Ivo marcou, pela coragem, um dos papéis preponderantes que se esperam do advogado: o de não temer o poder constituído


O MÊS de maio assinala, em várias partes do mundo, a comemoração do Dia de Santo Ivo, padroeiro dos advogados, cuja missa anual será celebrada, em São Paulo -a mando da Associação, da Ordem e do Instituto dos Advogados de São Paulo-, no dia 19 (terça), na paróquia em honra ao santo.
O nome do padroeiro me veio à lembrança porque estamos vivendo um período em que a advocacia surge em destaque no noticiário, pelos motivos mais diversos, dos criminalistas aos especialistas em direitos tributário e comercial.
Nas transformações sociais, como as deste momento histórico, sempre há lugar para o aparecimento do advogado no seu exclusivo papel de falar pela cidadania diante do Judiciário -sendo a advocacia, por definição constitucional, função essencial para a justiça.
O Ministério Público, outra função essencial, também tem membros que falam pela sociedade em casos específicos, mas em circunstâncias que não devem incluir a representação atribuída ao advogado.
Pois Santo Ivo (ou Yves) de Chartres foi bispo dessa cidade francesa. Viveu entre 1040 e 1116, considerado o maior especialista em direito canônico de seu tempo.
Ivo não foi apenas estudioso das teorias do direito, mas pôs seu saber a serviço dos que dele precisavam numa época em que a Igreja Católica exerceu direta ou indiretamente forte influência sobre os governantes. Ivo marcou, pela coragem, um dos papéis preponderantes que se esperam dos advogados: o de não temer o poder constituído, ou imposto. Ivo era de família abonada, o que lhe permitiu tranquilidade no bispado e na advocacia.
Há um episódio simbólico de seu destemor. Em um momento de sua vida, era comum que os reis resolvessem trocar de esposa, sob alegações as mais diversas -nenhuma das quais compatível com as leis da igreja quanto à nulidade do matrimônio ou sobre o divórcio.

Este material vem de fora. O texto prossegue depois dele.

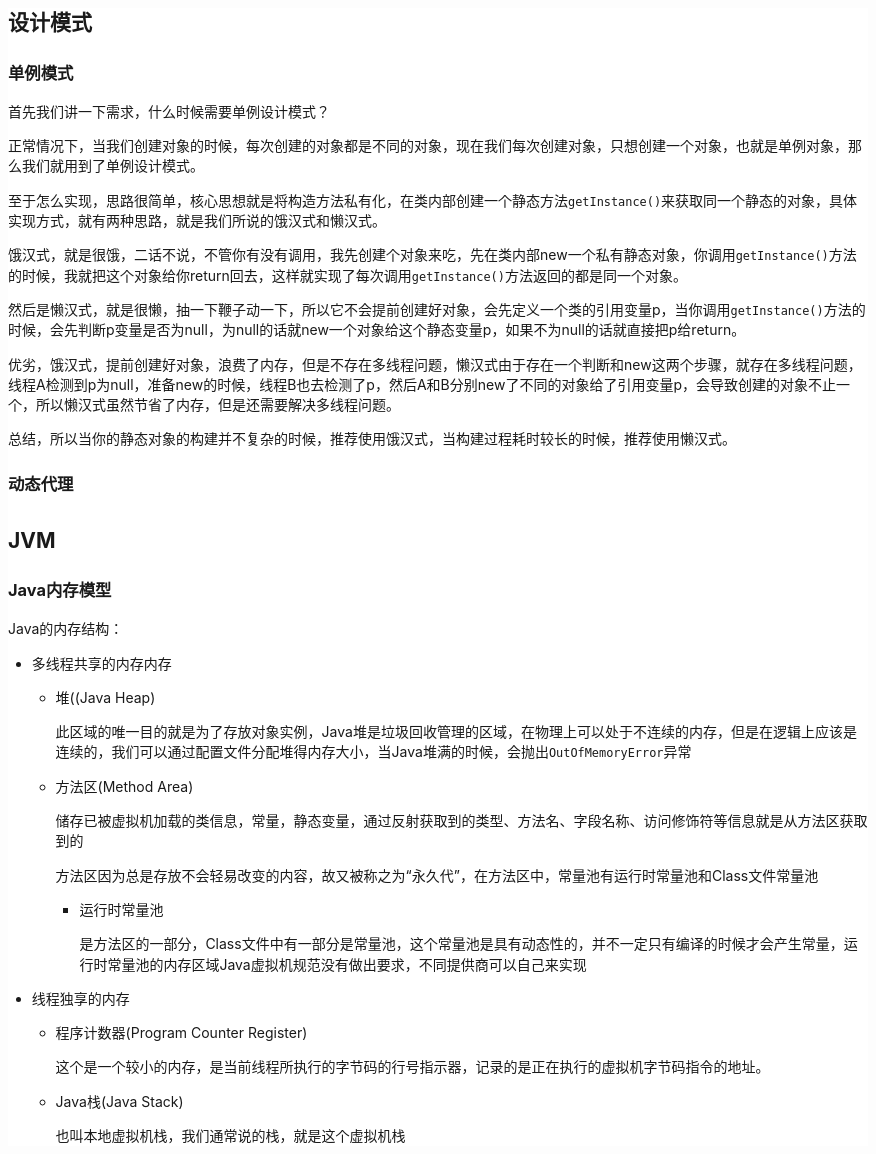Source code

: 

## 设计模式

### 单例模式

首先我们讲一下需求，什么时候需要单例设计模式？

正常情况下，当我们创建对象的时候，每次创建的对象都是不同的对象，现在我们每次创建对象，只想创建一个对象，也就是单例对象，那么我们就用到了单例设计模式。

至于怎么实现，思路很简单，核心思想就是将构造方法私有化，在类内部创建一个静态方法`getInstance()`来获取同一个静态的对象，具体实现方式，就有两种思路，就是我们所说的饿汉式和懒汉式。

饿汉式，就是很饿，二话不说，不管你有没有调用，我先创建个对象来吃，先在类内部new一个私有静态对象，你调用`getInstance()`方法的时候，我就把这个对象给你return回去，这样就实现了每次调用`getInstance()`方法返回的都是同一个对象。

然后是懒汉式，就是很懒，抽一下鞭子动一下，所以它不会提前创建好对象，会先定义一个类的引用变量p，当你调用`getInstance()`方法的时候，会先判断p变量是否为null，为null的话就new一个对象给这个静态变量p，如果不为null的话就直接把p给return。

优劣，饿汉式，提前创建好对象，浪费了内存，但是不存在多线程问题，懒汉式由于存在一个判断和new这两个步骤，就存在多线程问题，线程A检测到p为null，准备new的时候，线程B也去检测了p，然后A和B分别new了不同的对象给了引用变量p，会导致创建的对象不止一个，所以懒汉式虽然节省了内存，但是还需要解决多线程问题。

总结，所以当你的静态对象的构建并不复杂的时候，推荐使用饿汉式，当构建过程耗时较长的时候，推荐使用懒汉式。

### 动态代理



## JVM

### Java内存模型

Java的内存结构：

- 多线程共享的内存内存

  - 堆((Java Heap)

    此区域的唯一目的就是为了存放对象实例，Java堆是垃圾回收管理的区域，在物理上可以处于不连续的内存，但是在逻辑上应该是连续的，我们可以通过配置文件分配堆得内存大小，当Java堆满的时候，会抛出`OutOfMemoryError`异常

  - 方法区(Method Area)

    储存已被虚拟机加载的类信息，常量，静态变量，通过反射获取到的类型、方法名、字段名称、访问修饰符等信息就是从方法区获取到的

    方法区因为总是存放不会轻易改变的内容，故又被称之为“永久代”，在方法区中，常量池有运行时常量池和Class文件常量池

    - 运行时常量池

      是方法区的一部分，Class文件中有一部分是常量池，这个常量池是具有动态性的，并不一定只有编译的时候才会产生常量，运行时常量池的内存区域Java虚拟机规范没有做出要求，不同提供商可以自己来实现

- 线程独享的内存

  - 程序计数器(Program Counter Register)

    这个是一个较小的内存，是当前线程所执行的字节码的行号指示器，记录的是正在执行的虚拟机字节码指令的地址。

  - Java栈(Java Stack)

    也叫本地虚拟机栈，我们通常说的栈，就是这个虚拟机栈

Foi o que aconteceu com Felipe 1º, rei da França. Quis descasar-se de Berta, sua primeira mulher, para desposar a condessa Bertrande D'Anjou. Ivo, sob sólidos argumentos canônicos, se opôs. Felipe 1º, não conseguindo convencê-lo, ordenou a sua prisão, mas teve de soltá-lo por influência do papa Urbano.
Ivo também interveio em muitas outras questões marcadas pela mesma coragem e pelo sentimento de justiça, interferindo como mediador. Tanto que perdoou Felipe 1º e se reconciliou com ele.

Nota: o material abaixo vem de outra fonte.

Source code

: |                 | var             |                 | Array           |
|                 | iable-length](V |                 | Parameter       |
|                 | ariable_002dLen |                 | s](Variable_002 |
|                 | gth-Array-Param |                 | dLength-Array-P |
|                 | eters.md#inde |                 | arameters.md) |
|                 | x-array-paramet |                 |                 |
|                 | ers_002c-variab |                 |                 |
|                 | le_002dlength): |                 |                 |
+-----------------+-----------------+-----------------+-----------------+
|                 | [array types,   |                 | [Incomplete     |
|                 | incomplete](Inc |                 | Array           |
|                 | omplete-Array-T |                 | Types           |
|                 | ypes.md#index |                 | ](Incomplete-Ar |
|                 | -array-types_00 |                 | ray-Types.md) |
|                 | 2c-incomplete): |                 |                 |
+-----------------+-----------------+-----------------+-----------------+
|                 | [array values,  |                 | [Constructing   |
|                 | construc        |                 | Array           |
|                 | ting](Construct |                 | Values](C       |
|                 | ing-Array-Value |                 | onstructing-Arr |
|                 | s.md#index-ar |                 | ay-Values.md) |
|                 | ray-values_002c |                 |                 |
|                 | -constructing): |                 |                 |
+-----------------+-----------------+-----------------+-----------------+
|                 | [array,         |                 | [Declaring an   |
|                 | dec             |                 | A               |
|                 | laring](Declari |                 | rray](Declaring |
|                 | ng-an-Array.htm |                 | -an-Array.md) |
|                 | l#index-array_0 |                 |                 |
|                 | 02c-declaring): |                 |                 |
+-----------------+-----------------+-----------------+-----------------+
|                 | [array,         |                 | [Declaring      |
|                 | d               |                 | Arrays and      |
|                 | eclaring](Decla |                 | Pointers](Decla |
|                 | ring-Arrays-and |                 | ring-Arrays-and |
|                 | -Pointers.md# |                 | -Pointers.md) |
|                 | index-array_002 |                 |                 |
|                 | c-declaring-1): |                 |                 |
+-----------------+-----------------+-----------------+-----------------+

O leitor provavelmente se perguntará como Ivo conseguiu ser, ao mesmo tempo, santo e advogado. A possibilidade da dúvida é natural. Não desmerece a profissão.

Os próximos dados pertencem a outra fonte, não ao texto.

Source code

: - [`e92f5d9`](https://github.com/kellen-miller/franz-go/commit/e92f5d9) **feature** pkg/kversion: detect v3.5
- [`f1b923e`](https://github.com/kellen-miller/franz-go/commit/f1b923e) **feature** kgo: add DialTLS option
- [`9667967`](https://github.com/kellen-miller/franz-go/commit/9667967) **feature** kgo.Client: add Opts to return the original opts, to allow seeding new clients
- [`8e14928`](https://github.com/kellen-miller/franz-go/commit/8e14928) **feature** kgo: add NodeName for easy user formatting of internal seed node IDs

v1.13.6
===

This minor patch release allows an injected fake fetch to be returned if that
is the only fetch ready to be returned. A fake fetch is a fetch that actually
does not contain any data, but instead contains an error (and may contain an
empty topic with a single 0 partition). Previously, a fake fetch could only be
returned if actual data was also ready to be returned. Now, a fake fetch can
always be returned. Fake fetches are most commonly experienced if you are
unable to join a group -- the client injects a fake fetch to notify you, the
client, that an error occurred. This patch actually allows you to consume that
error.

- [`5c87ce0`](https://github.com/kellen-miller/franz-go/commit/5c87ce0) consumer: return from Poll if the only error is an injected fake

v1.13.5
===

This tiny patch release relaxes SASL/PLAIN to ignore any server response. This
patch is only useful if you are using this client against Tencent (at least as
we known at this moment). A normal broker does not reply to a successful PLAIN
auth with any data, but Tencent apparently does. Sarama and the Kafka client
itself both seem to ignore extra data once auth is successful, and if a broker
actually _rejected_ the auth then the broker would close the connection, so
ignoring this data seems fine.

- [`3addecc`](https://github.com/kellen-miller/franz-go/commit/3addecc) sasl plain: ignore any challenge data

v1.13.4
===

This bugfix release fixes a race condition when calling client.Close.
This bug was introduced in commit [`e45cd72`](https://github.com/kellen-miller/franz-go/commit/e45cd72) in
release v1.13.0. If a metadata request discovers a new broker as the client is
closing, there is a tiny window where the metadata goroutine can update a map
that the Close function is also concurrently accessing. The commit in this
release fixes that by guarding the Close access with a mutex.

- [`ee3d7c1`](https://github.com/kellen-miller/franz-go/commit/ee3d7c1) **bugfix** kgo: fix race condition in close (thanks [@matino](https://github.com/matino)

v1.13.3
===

Falando em nome de seu cliente, defendendo causas justas e injustas, cíveis e criminais, é evidente que o advogado só fala para defendê-lo, sendo grave falha ética se fizer o oposto, se prestar declarações contrárias ao interesse sustentado ou se admitir que o seu representado ofendeu o direito de alguém.
Assim é porque todos, do mais honesto ao pior delinquente, têm o direito à ampla defesa. Só nas ditaduras há condenações sem defesa dos inimigos do regime. No mundo civilizado, predomina a aceitação do advogado -conforme se vê no "Salve Rainha" (católico), ao invocar a proteção de Maria, "advogada nossa".
Santo Ivo, há quase mil anos, mostrou, ainda que por exceção, que é possível ser santo e ser advogado.